10-05-2010 11:25 BJT Special Report:Happy National Day Holiday |

NANJING, Oct. 4 (Xinhua) - Three months after high school, 18-year-old Wang Mingyuan landed a part-time job in KTK Group, one of China's leading railway components manufacturers, in east China's Jiangsu Province.

Unlike other migrant workers, Wang also started a three-year vocational school education at the same time, thanks to the work-study program launched this year by the Jiangsu provincial government.

The program offers employment opportunities in high-technology and community-service fields to vocational school students. Currently, Wang works three days of each week in the company and spends another two days as a student, learning computer science and engineering.

"I felt very depressed about the future when I knew I failed the college entrance exam. But after attending the work-study program, I think if I work hard, I may fare as well as those with college educations," Wang said.

"Through the program, I could gain career-related, on-the-job work experience, which is valuable for my job hunting and career development," he continued.

For a long time, college has been seen as a necessary, even if not sufficient, ticket to the middle class by the Chinese people. However, the steadily increasing number of students attending Chinese colleges since the late 1990s caused a growing number of graduates to fail in finding a job.

In contrast, skilled workers are badly needed in China as skilled job vacancies hit 4 million across the country by the end of 2009.

"As the country's industrial restructuring accelerates, the demand for skilled workers will become increasingly buoyant," said Huo Jianguo, director of the Trade Research Institute affiliated with the Ministry of Commerce.

On the one hand, the employment market ran short of skilled workers. On the other hand, China's employment situation remained grave as millions of people were laid off, Huo said.

China's urban unemployment rate stood at 4.3 percent at the end of 2009, with 9.21 million people unemployed.

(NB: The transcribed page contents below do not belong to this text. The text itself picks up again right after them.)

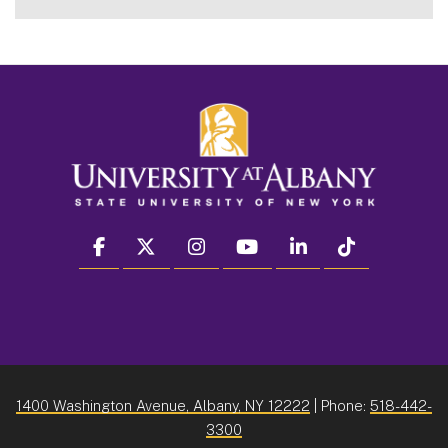
facebook
twitter
instagram
youtube
linkedin
Tiktok
1400 Washington Avenue, Albany, NY 12222
| Phone:
518-442-
3300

According to data from the Ministry of Human Resources and Social Security, 24 million people, including 6.3 million new college graduates and 6 million high school graduates, would enter the job market this year, though only 12 million jobs were available.

"We do not need only bankers and economists, but also qualified plumbers and mechanics to help us unblock drains and fix cars," said Zhao Shuming, professor of human resource management at Nanjing University in Jiangsu.

Zhao pointed to the creation of such work-study programs as a good way to gear young workers up for future jobs while addressing the unemployment problem.

Wang's story was a showcase of how China is seeking to boost employment and strengthen the training of human resources to improve the quality of its work force.

To meet the demands of different groups in finding jobs and preparing them for different types of careers, the government has conducted various vocational training programs. By the end of 2009, for instance, there were over 6,000 technical schools and employment training centers and over 2,000 private vocational training institutions, according to data from the Information Office of the State Council, China's cabinet.